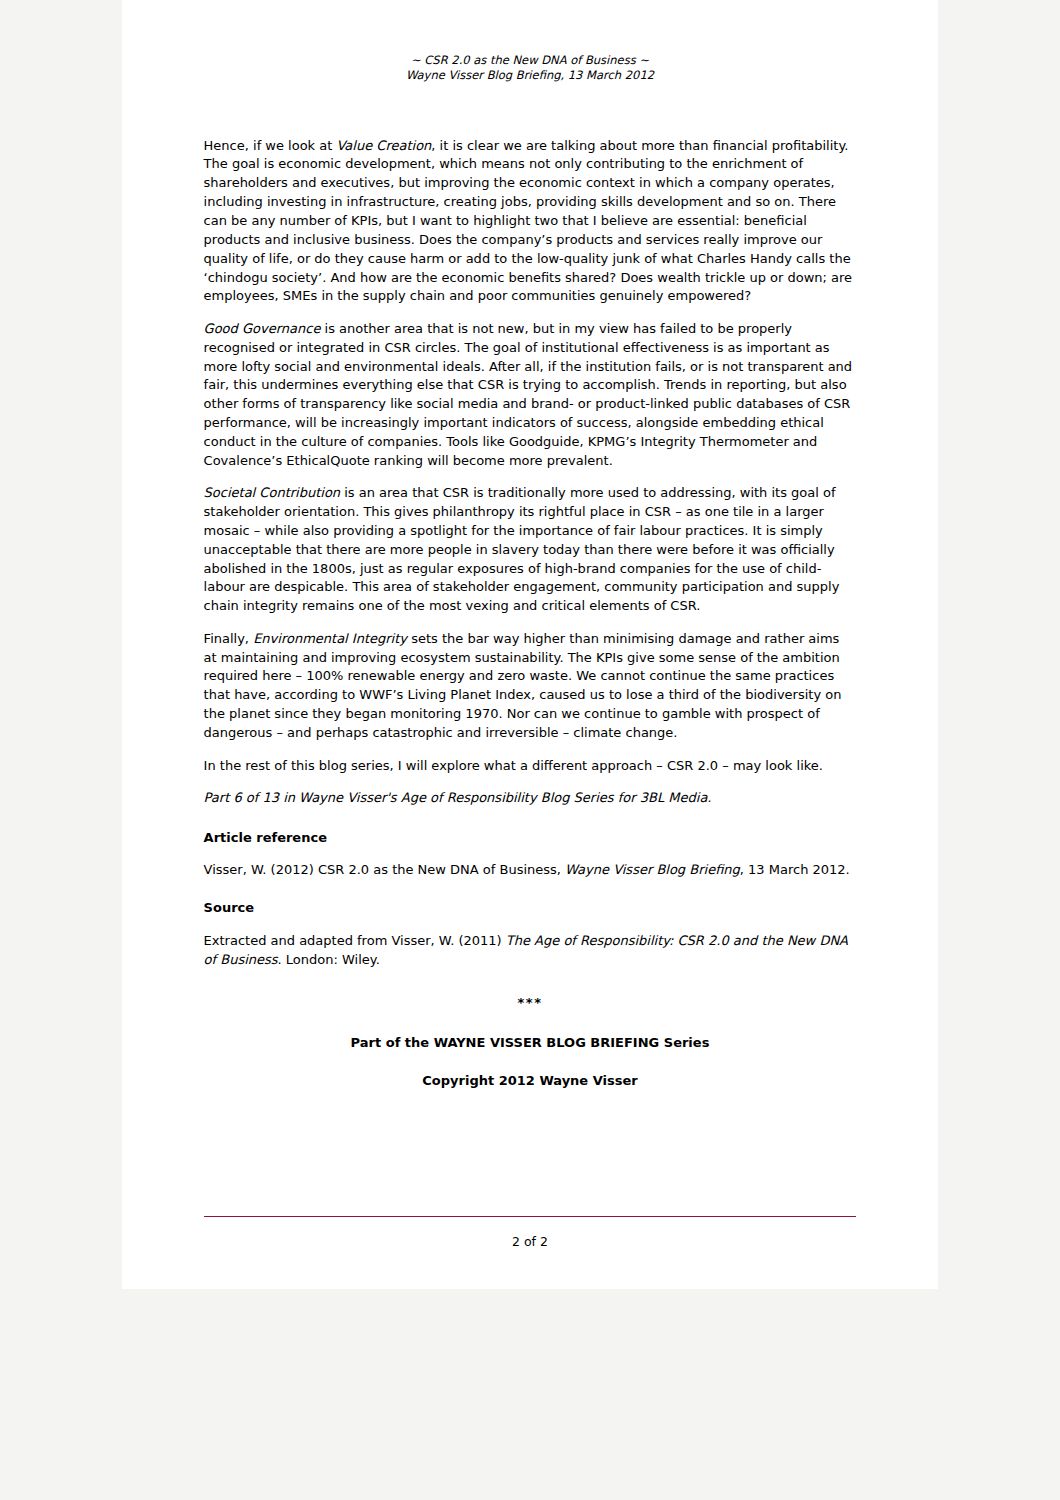~ CSR 2.0 as the New DNA of Business ~
Wayne Visser Blog Briefing, 13 March 2012
Hence, if we look at Value Creation, it is clear we are talking about more than financial profitability. The goal is economic development, which means not only contributing to the enrichment of shareholders and executives, but improving the economic context in which a company operates, including investing in infrastructure, creating jobs, providing skills development and so on. There can be any number of KPIs, but I want to highlight two that I believe are essential: beneficial products and inclusive business. Does the company’s products and services really improve our quality of life, or do they cause harm or add to the low-quality junk of what Charles Handy calls the ‘chindogu society’. And how are the economic benefits shared? Does wealth trickle up or down; are employees, SMEs in the supply chain and poor communities genuinely empowered?
Good Governance is another area that is not new, but in my view has failed to be properly recognised or integrated in CSR circles. The goal of institutional effectiveness is as important as more lofty social and environmental ideals. After all, if the institution fails, or is not transparent and fair, this undermines everything else that CSR is trying to accomplish. Trends in reporting, but also other forms of transparency like social media and brand- or product-linked public databases of CSR performance, will be increasingly important indicators of success, alongside embedding ethical conduct in the culture of companies. Tools like Goodguide, KPMG’s Integrity Thermometer and Covalence’s EthicalQuote ranking will become more prevalent.
Societal Contribution is an area that CSR is traditionally more used to addressing, with its goal of stakeholder orientation. This gives philanthropy its rightful place in CSR – as one tile in a larger mosaic – while also providing a spotlight for the importance of fair labour practices. It is simply unacceptable that there are more people in slavery today than there were before it was officially abolished in the 1800s, just as regular exposures of high-brand companies for the use of child-labour are despicable. This area of stakeholder engagement, community participation and supply chain integrity remains one of the most vexing and critical elements of CSR.
Finally, Environmental Integrity sets the bar way higher than minimising damage and rather aims at maintaining and improving ecosystem sustainability. The KPIs give some sense of the ambition required here – 100% renewable energy and zero waste. We cannot continue the same practices that have, according to WWF’s Living Planet Index, caused us to lose a third of the biodiversity on the planet since they began monitoring 1970. Nor can we continue to gamble with prospect of dangerous – and perhaps catastrophic and irreversible – climate change.
In the rest of this blog series, I will explore what a different approach – CSR 2.0 – may look like.
Part 6 of 13 in Wayne Visser's Age of Responsibility Blog Series for 3BL Media.
Article reference
Visser, W. (2012) CSR 2.0 as the New DNA of Business, Wayne Visser Blog Briefing, 13 March 2012.
Source
Extracted and adapted from Visser, W. (2011) The Age of Responsibility: CSR 2.0 and the New DNA of Business. London: Wiley.
***
Part of the WAYNE VISSER BLOG BRIEFING Series
Copyright 2012 Wayne Visser
2 of 2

- - -

Find and copy each line above that includes the string "March".

Wayne Visser Blog Briefing, 13 March 2012
Visser, W. (2012) CSR 2.0 as the New DNA of Business, Wayne Visser Blog Briefing, 13 March 2012.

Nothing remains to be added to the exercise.